As I trudged along keeping lemmy.fan mostly running, I grew and fostered weirdnews, a community that surpassed 1,000 subscribers. A few friends joined, I added a few other communities, and I kept the small instance chugging along splendidly.
Then something changed.
Lemmy.fan became slow, unreliable. Server errors were pretty commonplace and, while restarting the Docker containers fixed the problem, the underlying cause was a mystery to me. Lemmy.fan’s performance began dragging down other containers on the NAS, the PostgreSQL and lemmy frontend containers putting load averages in the 20s. Logs were useless and showed no particular fault.

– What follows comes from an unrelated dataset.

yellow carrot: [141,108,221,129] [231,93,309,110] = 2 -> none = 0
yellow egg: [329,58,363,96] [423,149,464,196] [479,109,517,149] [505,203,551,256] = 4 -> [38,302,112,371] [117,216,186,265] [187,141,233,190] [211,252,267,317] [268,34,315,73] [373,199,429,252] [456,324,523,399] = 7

I decided to migrate the instance from the basement NAS to a VPS, my thought process being that allocating more RAM and throwing a few more processor cores at lemmy.fan would fix things. For us, it was the vacation preceding the divorce; we being the hypothetical couple who tried to save a failing marriage by going to Hawaii and renewing our vows. Instead, lemmy.fan fell asleep on the couch while I gamed and watched reruns of old Star Trek episodes. Year of Hell Parts 1 and 2 back-to-back on Pluto?
Yes, please!
This is a death knell for any relationship, be it human and human or human and silicon/electron.
I’ll back up a moment. I am not naive. I will ever conflate lemmy, or really any open-source software written by a small handful of volunteer or underpaid developers, with stability. And that’s OK. I accepted the fact that I would be in for a few bumps and scrapes here and there: like the time a new lemmy UI version was released that cocked up any form fields, resulting in a shitty UI experience. Or the time that the lemmy backend would just fuck around and die, taking others down with it in a spectacular blaze of error messages, all cryptic to me. Or the time when never-ending scrolling was dismissed because one person who happens to be the main developer just does not want it.
Concurrently, as lemmy.fan slowly grew and went through its adolescent phase, development on lemmy became less predictable and eventually stalled to the point where significant bugs and other issues were, and still are, being neglected as lemy version 1 is developed. I will NOT be that loud, vocal, open-source criticizer who laments the lack of work and progress from underpaid developers not giving into my demands and wants, so I began to research other options.
Some medium-sized instances had come to similar conclusions; whispers of moving to PieFed and PyFedi were becoming louder. Intrigued, I began looking into the PieFed project. I started doing some research, dodging thinly-veiled threats from my VPN provider that I was responsible for slowing down their shared server and I Better Fix It Soon Or Else. After waiting more than two minutes for lemmy.fan to crank out a single page of content as the server load averages climbed into the high twenties, I made the heartbreaking decision that lemmy.fan, the real.lemmy.fan, needed to be put out to pasture, and right soon. A deadline was set, I put some more popular communities (double-digit user counts, baby!) to read-only or migrated them to the new PieFed.lemmy.fan instance, and started the countdown clock. Archive.org has a cache of it if you are interested.
Then, lemmy.fan had its stroke.
To be continued…
1 The original URL for the new PieFed instance I wanted to bring up was piefed.lemmy.fan. In the time between the plan to migrate and spin up PieFed Fan I purchased the piefed.fan domain. Because I have not yet worked much on PieFed after resuscitating lemmy.fan, I have not changed the federation URL in PieFed so the instance is not running yet. My goal is to have PieFed.fan up and running by the time part 2 of this post is published.